​「Excel」別のシートのデータをVLOOKUP関数で自動参照したい【T】

「Excel」で資料を作成している際、マスターデータが別シートにあるために何度も画面を切り替えて数値を確認することはありませんか?


手入力でデータを移し替える作業は、時間がかかるだけでなく転記ミスの原因にもなりやすく、データの正確性を保つのが難しいものです。

関数の設定方法を正しく理解することで、必要な情報を瞬時に引き出し作業を自動化する助けになるかもしれない便利な手順を紹介します。

VLOOKUP関数で別シートの範囲を指定する

VLOOKUP関数を使用して別のシートからデータを引用する際は、範囲の指定方法にシート名を含めるのがポイントとなります。

関数を入力する途中でマウスを使って直接別シートの範囲を選択すれば、複雑なシート名の記述を自動で補完してくれるためスムーズに設定できます。

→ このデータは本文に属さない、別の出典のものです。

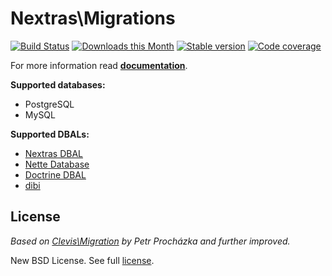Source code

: Nextras\Migrations
==================

[![Build Status](https://travis-ci.org/nextras/migrations.svg?branch=master)](https://travis-ci.org/nextras/migrations)
[![Downloads this Month](https://img.shields.io/packagist/dm/nextras/migrations.svg?style=flat)](https://packagist.org/packages/nextras/migrations)
[![Stable version](http://img.shields.io/packagist/v/nextras/migrations.svg?style=flat)](https://packagist.org/packages/nextras/migrations)
[![Code coverage](https://img.shields.io/coveralls/nextras/migrations.svg?style=flat)](https://coveralls.io/r/nextras/migrations)

For more information read **[documentation](http://nextras.cz/migrations/docs)**.

**Supported databases:**
* PostgreSQL
* MySQL

**Supported DBALs:**
* [Nextras DBAL](https://github.com/nextras/dbal)
* [Nette Database](https://github.com/nette/database)
* [Doctrine DBAL](https://github.com/doctrine/dbal)
* [dibi](https://github.com/dg/dibi)


License
-------

*Based on [Clevis\Migration](https://github.com/clevis/migration) by Petr Procházka and further improved.*

New BSD License. See full [license](license.md).
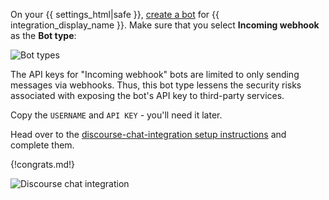 On your {{ settings_html|safe }},
[create a bot](/help/add-a-bot-or-integration) for
{{ integration_display_name }}. Make sure that you select
**Incoming webhook** as the **Bot type**:

![Bot types](/static/images/integrations/bot_types.png)

The API keys for "Incoming webhook" bots are limited to only
sending messages via webhooks. Thus, this bot type lessens
the security risks associated with exposing the bot's API
key to third-party services.

Copy the `USERNAME` and `API KEY` - you'll need it later.

Head over to the
[discourse-chat-integration setup instructions](https://meta.discourse.org/t/68501)
and complete them.

{!congrats.md!}

![Discourse chat integration](/static/images/integrations/discourse/001.png)
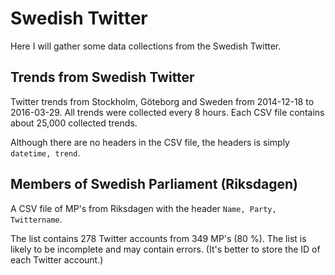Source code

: # Swedish Twitter

Here I will gather some data collections from the Swedish Twitter.

## Trends from Swedish Twitter
Twitter trends from Stockholm, Göteborg and Sweden from 2014-12-18 to 2016-03-29. All trends were collected every 8 hours. Each CSV file contains about 25,000 collected trends.

Although there are no headers in the CSV file, the headers is simply <code>datetime, trend</code>.


## Members of Swedish Parliament (Riksdagen)

A CSV file of MP's from Riksdagen with the header <code>Name, Party, Twittername</code>.

The list contains 278 Twitter accounts from 349 MP's (80 %). The list is likely to be incomplete and may contain errors. (It's better to store the ID of each Twitter account.)
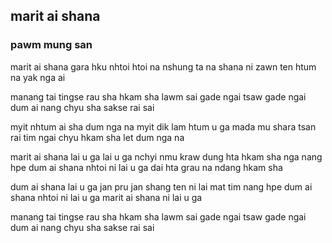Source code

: ## marit ai shana 
### pawm mung san 

marit ai shana gara hku nhtoi htoi na 
nshung ta na shana ni zawn 
ten htum na yak nga ai 

manang tai tingse
rau sha hkam sha lawm sai 
gade ngai tsaw gade ngai dum ai 
nang chyu sha sakse rai sai 

myit nhtum ai sha dum nga na 
myit dik lam htum u ga 
mada mu shara tsan rai tim 
ngai chyu hkam sha let dum nga na 

marit ai shana lai u ga lai u ga
nchyi nmu kraw dung hta hkam sha nga 
nang hpe dum ai shana nhtoi ni lai u ga
dai hta grau na ndang hkam sha 

dum ai shana lai u ga jan pru jan shang ten ni lai mat tim 
nang hpe dum ai shana nhtoi ni lai u ga 
marit ai shana ni lai u ga


manang tai tingse
rau sha hkam sha lawm sai 
gade ngai tsaw gade ngai dum ai 
nang chyu sha sakse rai sai 

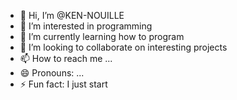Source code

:- 👋 Hi, I’m @KEN-NOUILLE
- 👀 I’m interested in programming
- 🌱 I’m currently learning how to program
- 💞️ I’m looking to collaborate on interesting projects
- 📫 How to reach me ...
- 😄 Pronouns: ...
- ⚡ Fun fact: I just start

<!---
KEN-NOUILLE/KEN-NOUILLE is a ✨ special ✨ repository because its `README.md` (this file) appears on your GitHub profile.
You can click the Preview link to take a look at your changes.
--->
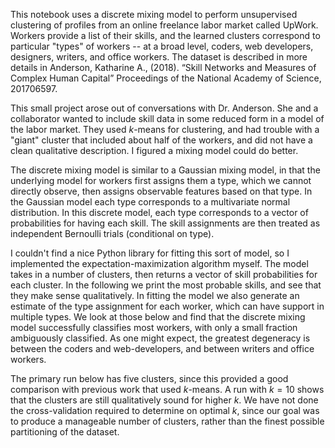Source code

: This notebook uses a discrete mixing model to perform unsupervised clustering of profiles from an online freelance labor market called UpWork. Workers provide a list of their skills, and the learned clusters correspond to particular "types" of workers -- at a broad level, coders, web developers, designers, writers, and office workers. The dataset is described in more details in Anderson, Katharine A., (2018). “Skill Networks and Measures of Complex Human Capital” Proceedings of the National Academy of Science, 201706597.

This small project arose out of conversations with Dr. Anderson. She and a collaborator wanted to include skill data in some reduced form in a model of the labor market. They used $k$-means for clustering, and had trouble with a "giant" cluster that included about half of the workers, and did not have a clean qualitative description. I figured a mixing model could do better.

The discrete mixing model is similar to a Gaussian mixing model, in that the underlying model for workers first assigns them a type, which we cannot directly observe, then assigns observable features based on that type. In the Gaussian model each type corresponds to a multivariate normal distribution. In this discrete model, each type corresponds to a vector of probabilities for having each skill. The skill assignments are then treated as independent Bernoulli trials (conditional on type).

I couldn't find a nice Python library for fitting this sort of model, so I implemented the expectation-maximization algorithm myself. The model takes in a number of clusters, then returns a vector of skill probabilities for each cluster. In the following we print the most probable skills, and see that they make sense qualitatively. In fitting the model we also generate an estimate of the type assignment for each worker, which can have support in multiple types. We look at those below and find that the discrete mixing model successfully classifies most workers, with only a small fraction ambiguously classified. As one might expect, the greatest degeneracy is between the coders and web-developers, and between writers and office workers.

The primary run below has five clusters, since this provided a good comparison with previous work that used $k$-means. A run with $k=10$ shows that the clusters are still qualitatively sound for higher $k$. We have not done the cross-validation required to determine on optimal $k$, since our goal was to produce a manageable number of clusters, rather than the finest possible partitioning of the dataset.
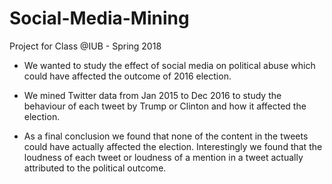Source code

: # Social-Media-Mining
Project for Class @IUB - Spring 2018

* We wanted to study the effect of social media on political abuse which could have affected the outcome of 2016 election.

* We mined Twitter data from Jan 2015 to Dec 2016 to study the behaviour of each tweet by Trump or Clinton and how it affected the election.

* As a final conclusion we found that none of the content in the tweets could have actually affected the election. Interestingly we found that the loudness of each tweet or loudness of a mention in a tweet actually attributed to the political outcome.
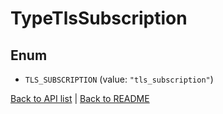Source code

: # TypeTlsSubscription

## Enum


* `TLS_SUBSCRIPTION` (value: `"tls_subscription"`)


[Back to API list](../README.md#documentation-for-api-endpoints) | [Back to README](../README.md)


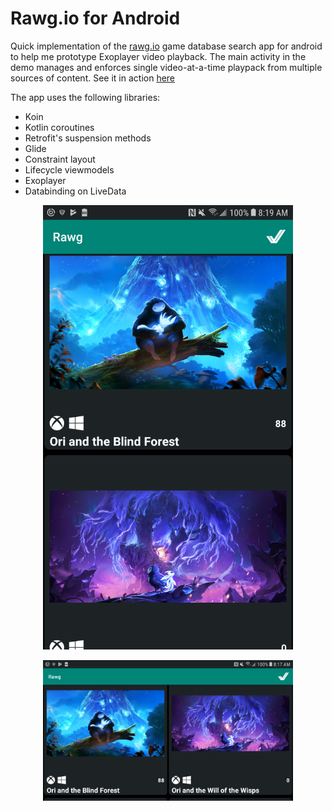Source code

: # Rawg.io for Android

Quick implementation of the [rawg.io](rawg.io) game database search app for android to help me prototype Exoplayer video playback. The main activity in the demo manages and enforces single video-at-a-time playpack from multiple sources of content. See it in action [here](http://theobviousexit.com/android/rawg-like-android-with-video-playback/)

The app uses the following libraries:

* Koin
* Kotlin coroutines
* Retrofit's suspension methods
* Glide
* Constraint layout
* Lifecycle viewmodels
* Exoplayer
* Databinding on LiveData

<p align="center">
    <img src="./images/search_portrait.png" width="400">
</p>
<p align="center">
    <img src="./images/search_landscape.png" width="400">
</p>
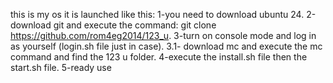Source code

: this is my os
it is launched like this:
1-you need to download ubuntu 24. 2-download git and execute the command:
git clone https://github.com/rom4eg2014/123_u. 3-turn on console mode and log in as yourself (login.sh file just in case). 3.1- download mc and execute the mc command and find the 123 u folder. 4-execute the install.sh file then the start.sh file. 5-ready
use

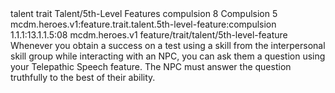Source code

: <ability>
  <metadata>
    <class>talent</class>
    <feature_type>trait</feature_type>
    <file_dpath>Talent/5th-Level Features</file_dpath>
    <item_id>compulsion</item_id>
    <item_index>8</item_index>
    <item_name>Compulsion</item_name>
    <level>5</level>
    <scc>mcdm.heroes.v1:feature.trait.talent.5th-level-feature:compulsion</scc>
    <scdc>1.1.1:13.1.1.5:08</scdc>
    <source>mcdm.heroes.v1</source>
    <type>feature/trait/talent/5th-level-feature</type>
  </metadata>
  <effects>
    <effect type="mundane">Whenever you obtain a success on a test using a skill from the interpersonal skill group while interacting with an NPC, you can ask them a question using your Telepathic Speech feature. The NPC must answer the question truthfully to the best of their ability.</effect>
  </effects>
</ability>
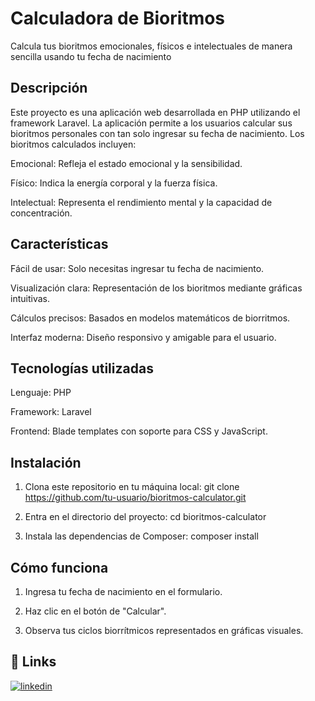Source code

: 
# Calculadora de Bioritmos

Calcula tus bioritmos emocionales, físicos e intelectuales de manera sencilla usando tu fecha de nacimiento 

## Descripción
Este proyecto es una aplicación web desarrollada en PHP utilizando el framework Laravel. La aplicación permite a los usuarios calcular sus bioritmos personales con tan solo ingresar su fecha de nacimiento. Los bioritmos calculados incluyen:

Emocional: Refleja el estado emocional y la sensibilidad.

Físico: Indica la energía corporal y la fuerza física.

Intelectual: Representa el rendimiento mental y la capacidad de concentración.
## Características
Fácil de usar: Solo necesitas ingresar tu fecha de nacimiento.

Visualización clara: Representación de los bioritmos mediante gráficas intuitivas.

Cálculos precisos: Basados en modelos matemáticos de biorritmos.

Interfaz moderna: Diseño responsivo y amigable para el usuario.
##  Tecnologías utilizadas
Lenguaje: PHP

Framework: Laravel

Frontend: Blade templates con soporte para CSS y JavaScript.


## Instalación

1. Clona este repositorio en tu máquina local:
git clone https://github.com/tu-usuario/bioritmos-calculator.git

2. Entra en el directorio del proyecto:
cd bioritmos-calculator

3. Instala las dependencias de Composer:
composer install

## Cómo funciona 
1. Ingresa tu fecha de nacimiento en el formulario.

2. Haz clic en el botón de "Calcular".

3. Observa tus ciclos biorrítmicos representados en gráficas visuales.
## 🔗 Links
[![linkedin](https://img.shields.io/badge/linkedin-0A66C2?style=for-the-badge&logo=linkedin&logoColor=white)](https://www.linkedin.com/in/mariona-claros-a0552a2b1/)

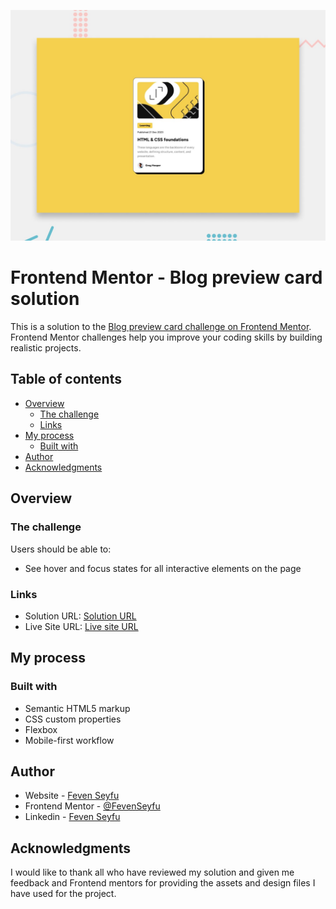 ![Project demo](./desktop-preview.jpg)
# Frontend Mentor - Blog preview card solution

This is a solution to the [Blog preview card challenge on Frontend Mentor](https://www.frontendmentor.io/challenges/blog-preview-card-ckPaj01IcS). Frontend Mentor challenges help you improve your coding skills by building realistic projects. 

## Table of contents

- [Overview](#overview)
  - [The challenge](#the-challenge)
  - [Links](#links)
- [My process](#my-process)
  - [Built with](#built-with)
- [Author](#author)
- [Acknowledgments](#acknowledgments)

## Overview

### The challenge

Users should be able to:

- See hover and focus states for all interactive elements on the page


### Links

- Solution URL: [Solution URL](https://github.com/FevenSeyfu/blog-preview-card)
- Live Site URL: [Live site URL](https://blog-preview-frontendmentor.netlify.app/)

## My process

### Built with

- Semantic HTML5 markup
- CSS custom properties
- Flexbox
- Mobile-first workflow

## Author

- Website - [Feven Seyfu](https://fevenseyfu.tech/)
- Frontend Mentor - [@FevenSeyfu](https://www.frontendmentor.io/profile/FevenSeyfu)
- Linkedin - [Feven Seyfu](https://www.linkedin.com/in/fevenseyfu/)

## Acknowledgments

I would like to thank all who have reviewed my solution and given me feedback and Frontend mentors for providing the assets and design files I have used for the project.
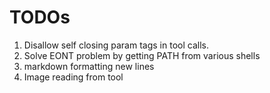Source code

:# TODOs
1. Disallow self closing param tags in tool calls.
2. Solve EONT problem by getting PATH from various shells
3. markdown formatting new lines
4. Image reading from tool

これにより、データの参照元と入力先が分かれていても、常に最新の情報を反映させることが可能になります。

  1. データを表示させたいセルを選択して半角で =VLOOKUP( と入力します

  2. 検索のキーとなるセルをクリックして選択しカンマを入力します

  3. 参照したいデータがある別のシートタブをクリックして切り替えます

  4. 引用したいデータが含まれる表の範囲をマウスでドラッグして選択します

  5. 列番号と検索型を指定してカッコを閉じてからエンターキーを押します

アドバイスとして、参照する範囲を指定した直後には必ずF4キーを押して絶対参照($マークが付いた状態)に固定するようにしてください。

これを行わずに数式を下のセルへコピーしてしまうと、参照範囲が一行ずつズレてしまい正しくデータを検索できなくなるため、関数の正確性を保つための必須の操作として習慣づけるのが得策です。


シート名を数式内に直接記述して管理する

シート名を数式内で直接管理することで、シートを移動せずにキーボード操作だけで関数を完成させることも可能です。

シート名が長い場合やスペースが含まれる場合には引用符で囲むなどのルールがありますが、一度構造を理解すれば大規模なファイルでも迷わず数式を組み立てられます。

複数のシートから情報を集約する際に、構造の整った計算式を作成する技術として非常に役立ちます。

  1. 数式の範囲指定部分に参照先のシート名を半角で記述します

  2. シート名の直後にエクスクラメーションマークの記号を付けます

  3. 続けてそのシート内でのセル範囲をアルファベットと数字で指定します

  4. 入力した数式に間違いがないか全体の構造をチェックして確定します

注意点として、参照先のシート名を後から変更してしまうと、作成した数式がその名前を見失ってしまいエラーが発生する原因となります。

ブック全体の構造が完成してから関数を組むようにするか、シート名を変更した際は数式が正しく追従しているかを確認して、リンク切れによるデータの欠落を防ぐ慎重さが必要です。